けれどその才能は。天から与えられていたから。



そしてもう一人の白石君。

こちらは、自分のことを天才だと、思っている。
つまり。彼は自分のことを全くわかっていなかった。
だから。こちらこそが。じゃない方の白石君。であったが。本物であると思っている。言い張っていた。
偽物というものは何故かどうして。自分を天才だと。

偽物は。自分を本物だと主張せずにはいられない



要するに何が言いたいかというと。この小説は。本物なのではないか。という可能性。
そしてその本物というものは。いつも何故か埋もれていて。しかも自分で自分を見ることは出来ないから。

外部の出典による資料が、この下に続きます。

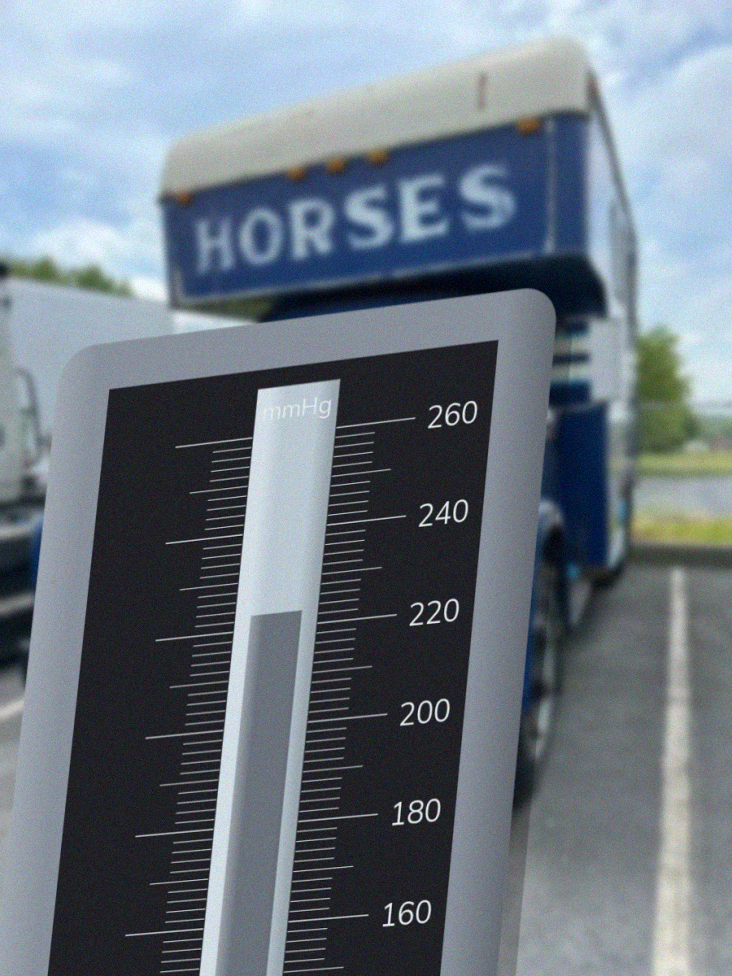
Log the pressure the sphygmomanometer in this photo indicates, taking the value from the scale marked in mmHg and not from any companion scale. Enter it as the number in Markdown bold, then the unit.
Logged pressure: **223** mmHg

偽物が本物のような顔をして偉そうに闊歩する。のを見て。本物は流石だななどと。思ったりしていた。

何故かといえば。
本物が世に羽ばたくには。大切に育ててくれる誰かを。必要とするからであり。
偽物は本物が埋もれていることで。まるで本物であるかのように見えていた。しかし。本物が登場してしまえば。

誰が偽物に目をくれるだろう。だから。偽物は本物を全力で。葬り去ろうとする。
偽物は。本物を。その性質上。許せないから。


しかしそれでは。偽物は。あまりにも救いがない。

偽物とは自分で本物になろうとすることで。偽物になる。

本物は。誰かが。あなたを認めることで。本物となる。